# Reckon everybody is busy cooking for the holidays.



## wdbrand (May 24, 2007)

So, that brings the question. What is your speciality? The one or two you are always expected to make. Meat excluded. If I have one it's ******* tater salad and sausage gravy.


----------



## smoldrn (Sep 10, 2006)

Apple pie, the kind you fill up qt. jars with.


----------



## RuddeDogg (Mar 20, 2004)

smoldrn said:


> Apple pie, the kind you fill up qt. jars with.


Yeah boy!!!!!!


----------



## Shooter (Nov 14, 2004)

Well the wife just fixed her mommas home made Egg Nog and I splashed an extra swig of of the good stuff in it 

I will be deep fryn the turkey tomorrow night and tossen in the french fries for our every year Christmas eve dinner.

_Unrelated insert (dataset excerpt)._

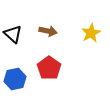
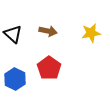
yellow star: rotated 18 degrees clockwise
blue hexagon: rotated 20 degrees counterclockwise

Now it's startn to feel like Christmas


----------



## WV Cobbmullet (Dec 2, 2008)

If bird is on the menu I'm maken the oyster stuffing,sweet taters,and gravy.


----------



## Shooter (Nov 14, 2004)

The bird turned out perfect again and the fries sucked up all the left over flavoring in the oil so they got a hurtn put on them too 

Life is good again


----------